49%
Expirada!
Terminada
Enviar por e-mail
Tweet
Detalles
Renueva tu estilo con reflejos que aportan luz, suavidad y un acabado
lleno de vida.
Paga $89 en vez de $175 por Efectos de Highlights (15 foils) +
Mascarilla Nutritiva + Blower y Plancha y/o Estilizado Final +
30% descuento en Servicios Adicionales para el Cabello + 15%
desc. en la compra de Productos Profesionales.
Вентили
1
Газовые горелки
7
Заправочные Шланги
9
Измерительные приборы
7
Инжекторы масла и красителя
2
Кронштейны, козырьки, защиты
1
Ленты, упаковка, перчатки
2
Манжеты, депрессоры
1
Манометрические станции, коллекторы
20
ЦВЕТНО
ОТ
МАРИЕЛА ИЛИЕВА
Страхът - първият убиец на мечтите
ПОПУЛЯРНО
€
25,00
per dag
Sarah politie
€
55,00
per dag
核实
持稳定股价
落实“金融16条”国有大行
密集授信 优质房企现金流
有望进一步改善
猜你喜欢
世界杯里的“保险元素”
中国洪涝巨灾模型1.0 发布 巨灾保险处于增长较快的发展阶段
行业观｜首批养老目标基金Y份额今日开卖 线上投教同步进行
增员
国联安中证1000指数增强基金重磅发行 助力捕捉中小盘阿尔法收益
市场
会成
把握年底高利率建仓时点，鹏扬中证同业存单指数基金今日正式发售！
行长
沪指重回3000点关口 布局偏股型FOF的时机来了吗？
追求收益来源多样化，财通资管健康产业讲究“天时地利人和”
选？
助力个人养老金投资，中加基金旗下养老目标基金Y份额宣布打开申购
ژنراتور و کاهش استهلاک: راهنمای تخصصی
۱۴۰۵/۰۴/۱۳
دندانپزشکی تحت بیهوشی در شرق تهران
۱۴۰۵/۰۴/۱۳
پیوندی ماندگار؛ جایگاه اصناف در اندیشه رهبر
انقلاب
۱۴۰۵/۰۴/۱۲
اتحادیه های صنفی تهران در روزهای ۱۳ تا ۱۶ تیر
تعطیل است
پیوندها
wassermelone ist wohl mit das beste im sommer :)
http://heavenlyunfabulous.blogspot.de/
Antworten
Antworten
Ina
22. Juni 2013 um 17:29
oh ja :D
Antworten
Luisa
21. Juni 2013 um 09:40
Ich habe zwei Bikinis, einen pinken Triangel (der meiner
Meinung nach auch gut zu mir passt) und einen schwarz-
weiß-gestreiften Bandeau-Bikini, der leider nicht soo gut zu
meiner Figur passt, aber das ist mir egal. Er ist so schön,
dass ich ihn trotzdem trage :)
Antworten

--

- THE PROBLEM:
Go through the records and show every line with the string "meiner" in it.

- RESULT BELOW:
Ich habe zwei Bikinis, einen pinken Triangel (der meiner
meiner Figur passt, aber das ist mir egal. Er ist so schön,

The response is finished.